Noch mehr Erklärungsbedarf hat das Beweidungsprojekt, für das in den letzten Wochen rund 1,5 Kilometer Zaun nach neuseeländischem Vorbild aufgebaut wurden. Er soll den Uhldinger Schäfern Irmgard und Hermann Horn die Arbeit etwas erleichtern, die für die wichtige Beweidung der Streuobstwiesen gewonnen werden konnten. Als Rinderweide taugten die Wiesen immer weniger und wurden kaum noch genutzt.
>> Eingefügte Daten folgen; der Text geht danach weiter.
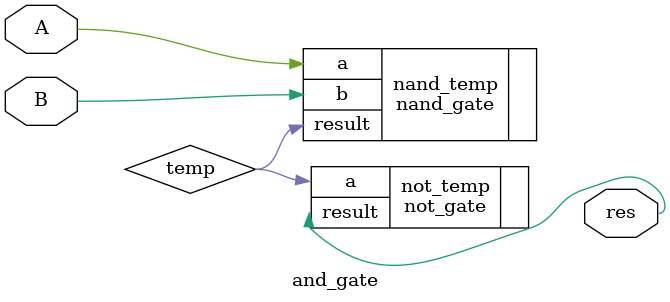
<source format=v>
`include "../nand/nand.v"
`include "../not/not.v"
module and_gate(input A, input B, output res);

	wire temp;
	nand_gate nand_temp(
		.a(A),
		.b(B),
		.result(temp)
	);
	not_gate not_temp(
		.a(temp),
		.result(res)
	);

endmodule
</source>
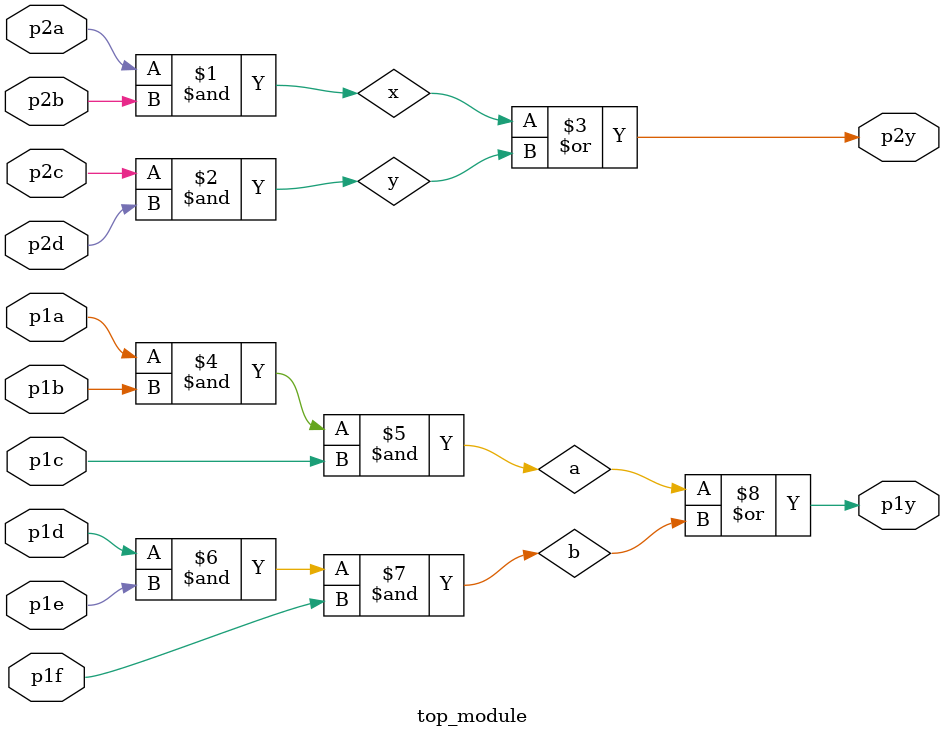
<source format=v>
module top_module ( 
    input p1a, p1b, p1c, p1d, p1e, p1f,
    output p1y,
    input p2a, p2b, p2c, p2d,
    output p2y );
    wire x,y,a,b;
    assign x= p2a&p2b;
    assign y= p2c&p2d;
    assign p2y= x|y;
    assign a=(p1a&p1b&p1c);
    assign b=(p1d&p1e&p1f);
    assign p1y = a|b;
endmodule

</source>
Umso wichtiger war es, eine Alternative zu finden, um den Charakter der Kulturlandschaft und den Artenreichtum bewahren zu können. Die Kosten für den Zaun teilen sich die Sielmann-Stiftung (50 Prozent), das Landesprojekt Plenum (30 Prozent) und die Stadt Überlingen (20 Prozent).

Alles zusammen sei ein wichtiger Beitrag zu der wichtigen Erholungslandschaft, betont Thomas Vogler. Unzählige Spaziergänger und Wanderer kommen auf der Halbhöhe zwischen Spetzgart und Hödingen oder auf dem Kamm vorbei, genießen das Panorama und Bodenseelandschaft. Die Route des Schwarzwaldvereins führt hier ebenso vorbei wie der Jubiläumswegs des Bodenseekreises. Auf beiden Seiten des Spetzgarter Wegs werden sie im kommenden Jahr mit Informationstafeln auf die Projekte aufmerksam gemacht.